| Directions |
Please reproduce every line of the records below word for word, omitting the pictures.

┌──

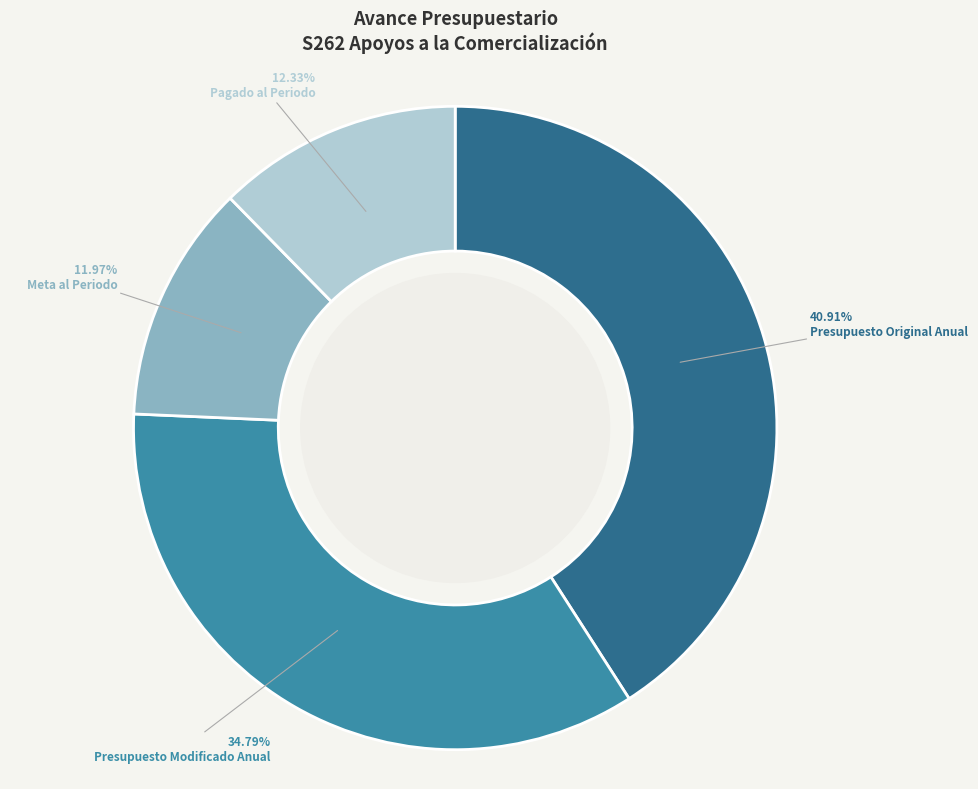

What percentage is NOT represented by Meta al Periodo?

88.0%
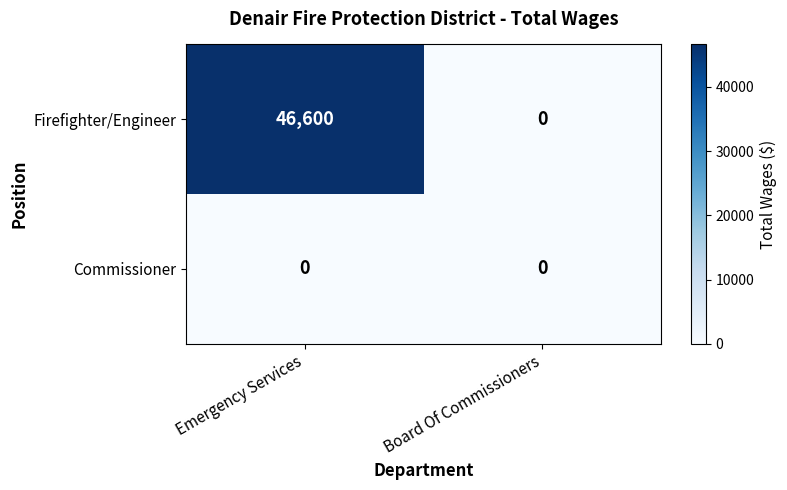

Reading left to right, list all the values displayed in this chart.

Firefighter/Engineer: 46600	0
Commissioner: 0	0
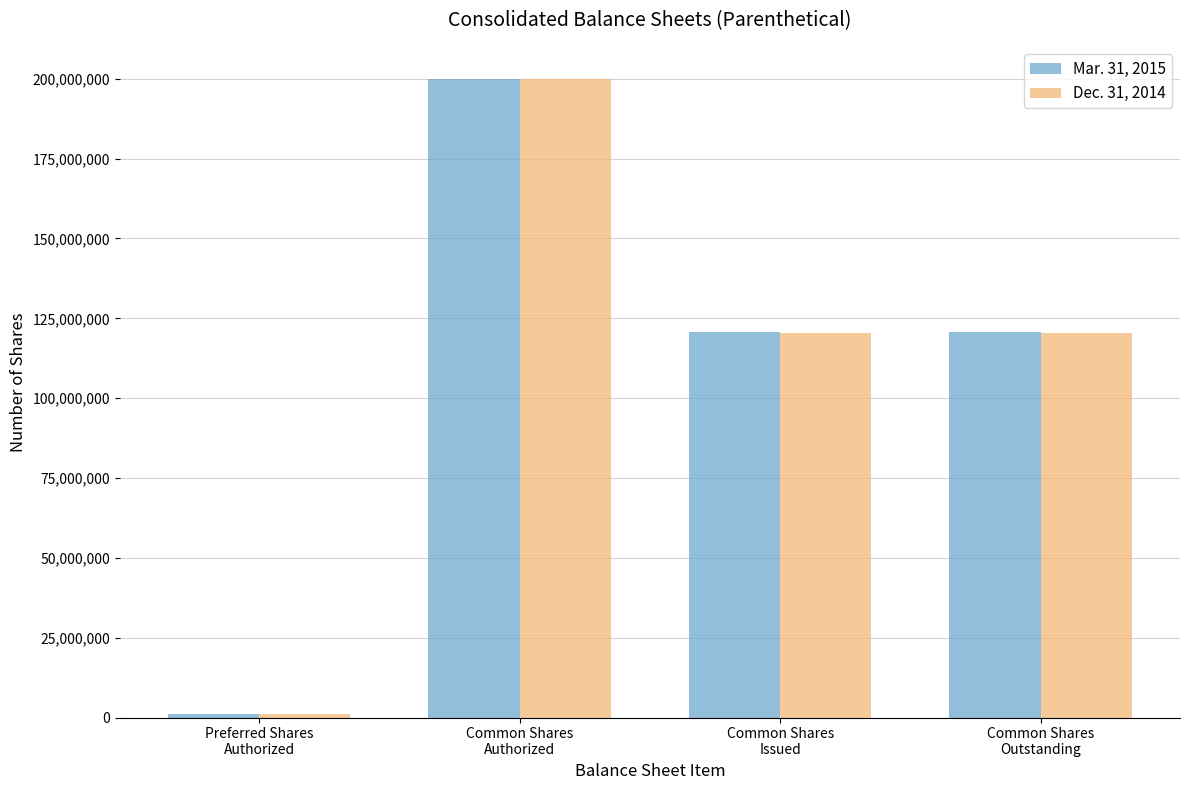

Is it true that Mar. 31, 2015 equals 200000000 at Common Shares
Authorized?

True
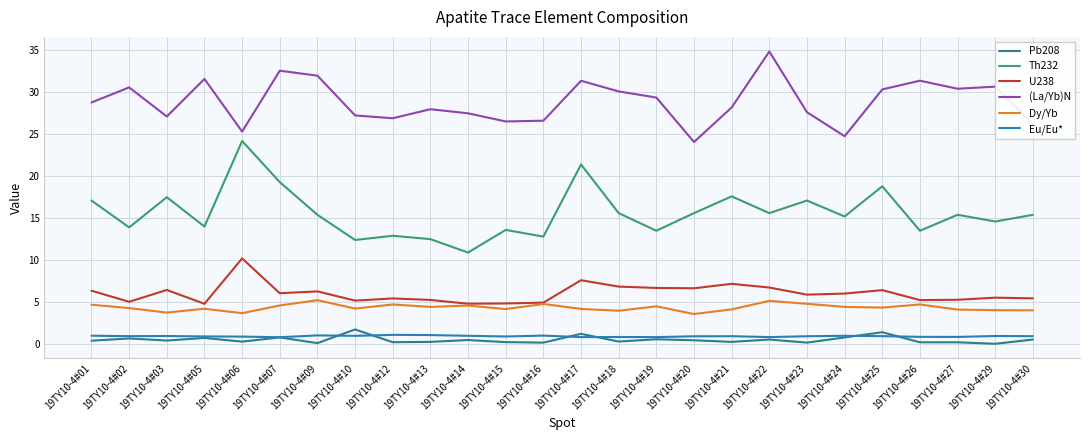

True or false: Th232 and Pb208 cross at least once.

False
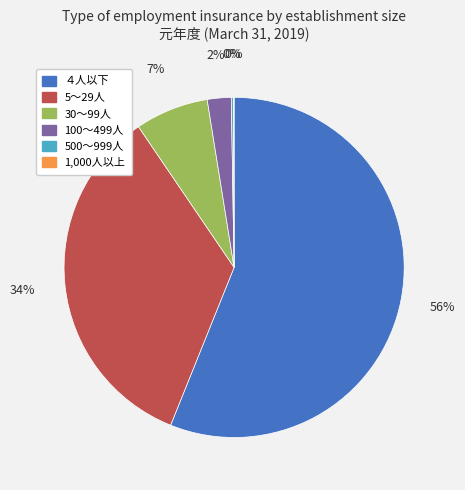

Is there a majority slice in this chart?

Yes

└──

| Exercise response |
What percentage is NOT represented by Meta al Periodo?

88.0%

Reading left to right, list all the values displayed in this chart.

Firefighter/Engineer: 46600	0
Commissioner: 0	0

Is it true that Mar. 31, 2015 equals 200000000 at Common Shares
Authorized?

True

True or false: Th232 and Pb208 cross at least once.

False

Is there a majority slice in this chart?

Yes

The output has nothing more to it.